URBANISME – PLUI : une demande d’annulation totale ne peut être ajoutée après l’expiration du délai de recours

Publié le : 03/09/2026 03 septembre sept. 09 2026

Conseil d'État, 1ère chambre, 17072026, 503341

La contestation d’un plan local d’urbanisme intercommunal doit respecter l’étendue des conclusions présentées dans le délai de recours.

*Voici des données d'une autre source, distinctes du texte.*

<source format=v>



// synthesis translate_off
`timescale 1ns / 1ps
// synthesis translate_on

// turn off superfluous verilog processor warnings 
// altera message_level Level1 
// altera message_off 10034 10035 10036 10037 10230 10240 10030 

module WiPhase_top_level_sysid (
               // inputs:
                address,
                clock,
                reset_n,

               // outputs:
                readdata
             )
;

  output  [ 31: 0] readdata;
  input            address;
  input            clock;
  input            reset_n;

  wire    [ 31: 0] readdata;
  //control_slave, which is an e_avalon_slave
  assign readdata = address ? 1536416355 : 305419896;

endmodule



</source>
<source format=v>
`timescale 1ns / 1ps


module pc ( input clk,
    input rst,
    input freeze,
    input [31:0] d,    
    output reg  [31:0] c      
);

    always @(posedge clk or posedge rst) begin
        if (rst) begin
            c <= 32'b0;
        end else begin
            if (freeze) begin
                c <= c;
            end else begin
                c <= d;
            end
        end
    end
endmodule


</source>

Le requérant qui demande initialement l’annulation du PLUi pour certaines parcelles ne peut, une fois ce délai expiré, étendre sa demande à l’annulation de l’ensemble du document.

 

L’objet du recours ne peut être étendu tardivement à l’ensemble du PLUi


En l’espèce, une propriétaire avait contesté un PLUi en demandant initialement son annulation uniquement en ce qu’il concernait le classement de trois parcelles lui appartenant. Plus d’un an après, elle avait demandé à titre principal l’annulation totale de la délibération approuvant le document d’urbanisme.

La cour administrative d’appel avait accueilli cette demande et annulé le PLUi dans son ensemble.

Le Conseil d’État censure cette décision. Les conclusions tendant à l’annulation totale avaient été présentées après l’expiration du délai de recours contentieux et excédaient la portée de la demande initiale. Elles étaient donc tardives et irrecevables.

 

L’identification des zones humides peut s’appuyer sur des inventaires existants


Le Conseil d’État censure également l’analyse retenue concernant l’identification des zones humides sur les parcelles litigieuses.

Les juges d’appel avaient considéré que les auteurs du PLUi s’étaient référés aux critères prévus par le Code de l’environnement et qu’ils ne les avaient pas correctement appliqués.

Or, la méthode retenue par la collectivité consistait d’abord à s’appuyer sur les différents inventaires de zones humides déjà existants. Ce n’était qu’en leur absence qu’une caractérisation pédologique des sols conforme aux critères du Code de l’environnement devait être réalisée.

En considérant que l’identification des zones humides devait directement respecter ces critères dans tous les cas, la cour administrative d’appel a donc commis une erreur de droit. Son arrêt est annulé et l’affaire renvoyée devant elle.